Auditioned for a role in Parks and Recreation (2009), a comedy series launched by the creators of The Office (2005). She did not receive the part, but received a call back to audition for a supporting role in "The Office" as Erin Hannon, a receptionist/secretary who replaced the character of Pam Beesly Halpert when Pam left Dunder Mifflin to join the Michael Scott Paper Co. Kemper was cast in the role and started appearing in the show in April 2009. Although the character was originally intended for 4 episodes, the producers were impressed with Kemper and signed her as a regular in the sixth season.
Announced on 12/7/11 on Conan O'Brien's show that she was engaged to former Conan writer, Michael Koman.
Like Amy Poehler and other Saturday Night Live (1975) cast members Bobby Moynihan and Kate McKinnon, she performed at Manhattan's Upright Citizens Brigade improvisational comedy group, usually for free.
Was voted "Sexiest Sense of Humor" by Victoria's Secret's annual What is Sexy List, 2015.
Was 3 months pregnant with her son James when she completed filming the 2nd season of Unbreakable Kimmy Schmidt (2015).

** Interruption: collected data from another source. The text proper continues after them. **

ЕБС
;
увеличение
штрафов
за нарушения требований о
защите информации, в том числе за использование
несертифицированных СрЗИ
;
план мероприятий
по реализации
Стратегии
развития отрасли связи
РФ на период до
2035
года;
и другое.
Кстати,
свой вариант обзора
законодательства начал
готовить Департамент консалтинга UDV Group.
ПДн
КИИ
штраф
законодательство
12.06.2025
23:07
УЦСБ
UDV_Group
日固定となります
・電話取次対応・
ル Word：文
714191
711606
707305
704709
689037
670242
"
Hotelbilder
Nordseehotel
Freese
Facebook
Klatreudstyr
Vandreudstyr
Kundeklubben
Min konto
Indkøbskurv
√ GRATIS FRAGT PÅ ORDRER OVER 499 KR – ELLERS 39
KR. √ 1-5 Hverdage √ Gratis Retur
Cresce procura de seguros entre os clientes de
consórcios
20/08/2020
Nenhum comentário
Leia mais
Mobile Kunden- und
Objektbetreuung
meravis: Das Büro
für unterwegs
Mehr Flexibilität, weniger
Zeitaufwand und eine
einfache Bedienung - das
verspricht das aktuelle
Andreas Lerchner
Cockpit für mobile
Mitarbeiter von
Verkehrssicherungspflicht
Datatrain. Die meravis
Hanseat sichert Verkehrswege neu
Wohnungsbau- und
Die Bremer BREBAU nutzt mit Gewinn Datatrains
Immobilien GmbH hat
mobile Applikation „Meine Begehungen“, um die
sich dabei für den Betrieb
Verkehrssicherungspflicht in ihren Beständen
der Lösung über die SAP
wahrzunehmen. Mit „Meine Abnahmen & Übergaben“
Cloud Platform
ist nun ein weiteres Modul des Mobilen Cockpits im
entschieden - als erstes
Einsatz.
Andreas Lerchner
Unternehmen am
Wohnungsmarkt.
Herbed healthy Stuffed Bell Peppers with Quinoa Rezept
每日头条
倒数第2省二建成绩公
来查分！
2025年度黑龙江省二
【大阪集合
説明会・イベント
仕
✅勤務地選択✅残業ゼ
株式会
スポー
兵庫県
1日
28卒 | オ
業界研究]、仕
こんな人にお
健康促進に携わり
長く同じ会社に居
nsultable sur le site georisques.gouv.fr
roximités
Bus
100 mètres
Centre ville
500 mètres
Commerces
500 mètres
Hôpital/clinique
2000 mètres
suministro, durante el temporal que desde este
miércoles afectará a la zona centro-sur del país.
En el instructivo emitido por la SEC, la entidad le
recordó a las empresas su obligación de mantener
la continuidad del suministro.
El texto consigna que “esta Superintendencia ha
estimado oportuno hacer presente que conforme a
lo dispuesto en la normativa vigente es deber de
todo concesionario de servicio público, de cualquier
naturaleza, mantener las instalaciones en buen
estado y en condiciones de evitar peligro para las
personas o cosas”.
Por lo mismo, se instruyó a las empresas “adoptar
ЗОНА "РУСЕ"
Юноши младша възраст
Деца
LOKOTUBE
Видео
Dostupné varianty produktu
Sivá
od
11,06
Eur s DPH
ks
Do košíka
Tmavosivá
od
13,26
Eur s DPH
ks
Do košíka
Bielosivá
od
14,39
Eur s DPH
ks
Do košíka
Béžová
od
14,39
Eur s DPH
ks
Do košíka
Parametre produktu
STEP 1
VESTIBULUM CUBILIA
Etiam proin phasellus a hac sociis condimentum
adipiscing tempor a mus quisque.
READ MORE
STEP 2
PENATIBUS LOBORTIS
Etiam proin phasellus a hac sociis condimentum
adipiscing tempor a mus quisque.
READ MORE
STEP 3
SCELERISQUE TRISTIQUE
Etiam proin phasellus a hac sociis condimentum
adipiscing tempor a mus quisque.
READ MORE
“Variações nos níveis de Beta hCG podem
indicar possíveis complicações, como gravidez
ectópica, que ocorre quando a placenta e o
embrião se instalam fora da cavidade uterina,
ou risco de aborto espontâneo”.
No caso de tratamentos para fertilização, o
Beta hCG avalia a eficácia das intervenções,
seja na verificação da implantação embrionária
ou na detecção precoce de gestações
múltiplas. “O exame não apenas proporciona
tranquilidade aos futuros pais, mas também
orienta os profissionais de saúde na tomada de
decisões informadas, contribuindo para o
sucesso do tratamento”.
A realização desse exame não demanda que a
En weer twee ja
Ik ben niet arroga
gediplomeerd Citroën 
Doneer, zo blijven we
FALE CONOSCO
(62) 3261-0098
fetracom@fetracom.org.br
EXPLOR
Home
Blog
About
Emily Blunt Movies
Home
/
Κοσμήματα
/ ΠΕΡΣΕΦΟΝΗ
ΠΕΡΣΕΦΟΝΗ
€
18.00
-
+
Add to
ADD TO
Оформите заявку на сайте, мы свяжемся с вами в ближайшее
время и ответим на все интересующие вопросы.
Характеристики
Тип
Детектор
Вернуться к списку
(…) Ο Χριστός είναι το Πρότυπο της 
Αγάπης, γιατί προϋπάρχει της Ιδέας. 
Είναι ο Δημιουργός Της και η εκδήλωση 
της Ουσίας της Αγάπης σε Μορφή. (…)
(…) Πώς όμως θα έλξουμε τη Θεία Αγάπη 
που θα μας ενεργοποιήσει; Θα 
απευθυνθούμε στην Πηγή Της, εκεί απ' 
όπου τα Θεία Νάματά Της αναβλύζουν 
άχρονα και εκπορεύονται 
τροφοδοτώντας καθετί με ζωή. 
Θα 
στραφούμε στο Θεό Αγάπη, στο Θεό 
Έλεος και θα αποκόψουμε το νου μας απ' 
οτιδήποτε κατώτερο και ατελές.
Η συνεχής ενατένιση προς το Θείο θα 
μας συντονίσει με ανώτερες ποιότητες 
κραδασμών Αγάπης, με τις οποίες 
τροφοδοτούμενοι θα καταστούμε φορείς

Mother, with husband Michael Koman, of sons James Miller Koman (b. July 2016) and Matthew Koman (b. September 5, 2019).
On the June 20, 2016 episode of The Late Show with Stephen Colbert (2015), she stated that she's a practicing Catholic.
Returned to work 3 months after giving birth to her son James to begin filming the 3rd season of Unbreakable Kimmy Schmidt (2015).

Personal Quotes (19)

I think I get certain pleasure from writing what I'm performing.
I loved Freaks and Geeks (1999). I don't know a better show.
I guess it's easier to think badly and then be pleasantly surprised.
I can't do impressions.
Los Angeles survives on that which is unpredictable. The unexpected courses through its very veins.
In Los Angeles, people dress with the deep and earnest hope that people will do nothing but stare at them.
Improv is mostly what I've studied.
If you're going to plan a wedding, then a certain amount of suffering is not a choice.
I wrote comedy sketches in college.
I want to be a morning-talk-show host. I love Kelly Ripa's job. She gets to live in New York and has this amazing job hosting a talk show.
I need to make sure that when I'm running out to the drugstore I'm not wearing a Biore strip or something. Not that I expect anyone to recognize me, but on the off chance they do, I just don't want to embarrass myself.
Growing up, I had one very specific idea of what a wedding should be, and that was the wedding of Fraulein Maria and Captain von Trapp in 'The Sound of Music.'
One nice thing that I have discovered about Los Angeles is the enthusiasm with which people dress.
New York is like the weirdest city in the United States, in a great way, and Los Angeles is probably more similar to most of America.
Most New Yorkers want to look amazing, and they want you to understand that they look amazing, but they also want you to stop staring at them.
My painting teacher in high school used to say, 'I can't paint like I want to, but through practice I'll get better.' But I don't think that's true. I think sometimes you just can't paint.
It's interesting because with a lot of people who I've met in comedy, it seems not to matter what your background is. In terms of formal schooling - I feel like that's a nineteenth century term - but in terms of where you went to high school or college, or wherever, all that really is irrelevant, I have found, in comedy.
I've never had prejudice against me because of being a woman in comedy, I've never felt any sort of unfairness because of that - but I do think it is naive to think that it doesn't exist.
I don't know if it's the characters I play or that I'm a redhead, but people laugh at me before I say anything.